**研读文本:**
******************************

中文摘要：

目的探讨三苯氧胺（TAM）诱导血小板凋亡作用及其分子机制。方法取健康志愿者静脉血,分离得到富含血小板血浆（PRP）和洗涤血小板,血小板与不同浓度TAM孵育后,流式细胞仪检测磷脂酰丝氨酸（PS）暴露、线粒体跨膜电位（ΔΨm）去极化、胞质Ca2＋浓度;Western blot检测活化的caspase-3和gelsolin酶解产物。在抑制实验中,血小板先与线粒体通透性转换孔（MPTP）抑制剂环孢素-A（Cyp-A）或二甲基亚砜（DMSO）预孵育,然后再与TAM孵育,流式细胞仪和Western blot检测凋亡标志物。结果 TAM浓度依赖地诱导血小板PS暴露、ΔΨm去极化、胞质Ca2＋浓度增加和活化的caspase-3。Cyp-A抑制TAM诱导的PS暴露、ΔΨm去极化和caspase-3活化,但不抑制胞质Ca2＋浓度升高。结论 TAM能够诱导血小板发生凋亡,MPTP在TAM诱导的血小板凋亡中可能起关键作用

英文摘要：

Objective To investigate the effects of tamoxifen（TAM） on blood platelets and explore its possible mechanism.Methods Washed platelets were prepared from fresh blood,and blood then incubated with various concentrations of TAM.Depolarization of mitochondrial inner transmembrane potential（ΔΨm）,PS exposure and cytosolic Ca2＋ levels were analyzed by flow cytometry.Caspase-3 activation and gelsolin cleavage were detected by Western blot.To evaluate the effect of cyclosporine A（Cyp-A）,an inhibitor of mitochondrial permeability transition pore（MPTP）,on TAM-induced platelet apoptosis,washed platelets were pre-incubated with Cyp-A or DMSO before treatment of TAM.Results TAM could dose-dependently induce depolarization of ΔΨm,PS exposure,caspase-3 activation,and elevation of cytosolic Ca2＋ levels.Cyp-A inhibited TAM-induced depolarization of ΔΨm,PS exposure,and caspase-3 activation,but did not inhibit elevation of cytosolic Ca2＋ levels.Conclusion TAM induces platelet apoptosis,and MPTP may play an important role in TAM-induced platelet apoptosis.

******************************

根据上面关于三苯氧胺诱导血小板凋亡的摘要，回答以下问题：
1. 磷脂酰丝氨酸暴露、线粒体跨膜电位去极化和胞质Ca2＋浓度用什么检测？
2. 抑制实验中，血小板在与TAM孵育之前先与什么预孵育？
3. Cyp-A不抑制TAM引起的哪一项变化？

(收集的数据)
******************************

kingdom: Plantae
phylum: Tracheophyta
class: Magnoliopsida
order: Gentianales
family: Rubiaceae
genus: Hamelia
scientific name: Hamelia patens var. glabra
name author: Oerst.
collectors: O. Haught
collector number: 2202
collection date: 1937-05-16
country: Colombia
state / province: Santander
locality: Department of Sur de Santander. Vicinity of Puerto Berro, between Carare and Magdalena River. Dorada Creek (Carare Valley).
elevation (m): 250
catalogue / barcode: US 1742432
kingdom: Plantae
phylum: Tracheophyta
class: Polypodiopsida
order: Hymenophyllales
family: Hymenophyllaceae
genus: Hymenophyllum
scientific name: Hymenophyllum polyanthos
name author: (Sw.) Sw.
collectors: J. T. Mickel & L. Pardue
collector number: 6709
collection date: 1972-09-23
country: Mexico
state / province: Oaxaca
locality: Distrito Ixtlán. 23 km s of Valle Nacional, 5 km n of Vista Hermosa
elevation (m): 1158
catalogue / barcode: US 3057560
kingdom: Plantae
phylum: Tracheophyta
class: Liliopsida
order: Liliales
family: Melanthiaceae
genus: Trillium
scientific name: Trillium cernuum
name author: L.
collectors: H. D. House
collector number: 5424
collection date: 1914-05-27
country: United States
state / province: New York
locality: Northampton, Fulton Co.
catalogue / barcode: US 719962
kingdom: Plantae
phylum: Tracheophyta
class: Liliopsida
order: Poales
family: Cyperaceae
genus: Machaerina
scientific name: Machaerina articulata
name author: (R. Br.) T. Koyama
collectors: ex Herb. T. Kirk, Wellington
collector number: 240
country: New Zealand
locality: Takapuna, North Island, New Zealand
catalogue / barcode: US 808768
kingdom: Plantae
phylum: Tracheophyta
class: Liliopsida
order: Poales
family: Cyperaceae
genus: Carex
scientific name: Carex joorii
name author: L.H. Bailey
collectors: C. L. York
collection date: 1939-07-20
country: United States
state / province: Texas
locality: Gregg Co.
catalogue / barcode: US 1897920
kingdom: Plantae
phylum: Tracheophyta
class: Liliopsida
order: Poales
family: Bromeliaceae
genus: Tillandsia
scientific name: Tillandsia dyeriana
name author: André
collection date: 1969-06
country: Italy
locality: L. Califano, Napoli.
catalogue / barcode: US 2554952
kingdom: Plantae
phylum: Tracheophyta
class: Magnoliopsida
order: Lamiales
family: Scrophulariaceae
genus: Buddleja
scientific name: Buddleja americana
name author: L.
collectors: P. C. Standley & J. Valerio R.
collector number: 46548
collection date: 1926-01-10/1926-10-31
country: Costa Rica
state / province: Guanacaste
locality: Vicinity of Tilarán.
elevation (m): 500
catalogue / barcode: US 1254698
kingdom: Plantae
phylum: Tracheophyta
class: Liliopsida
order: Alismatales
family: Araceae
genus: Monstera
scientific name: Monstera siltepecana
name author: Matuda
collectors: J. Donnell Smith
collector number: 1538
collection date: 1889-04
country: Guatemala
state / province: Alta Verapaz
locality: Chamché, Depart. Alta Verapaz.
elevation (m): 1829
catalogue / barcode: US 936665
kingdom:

******************************

**参考答案:**
1. 流式细胞仪。
2. 线粒体通透性转换孔（MPTP）抑制剂环孢素-A（Cyp-A）或二甲基亚砜（DMSO）。
3. 胞质Ca2＋浓度升高。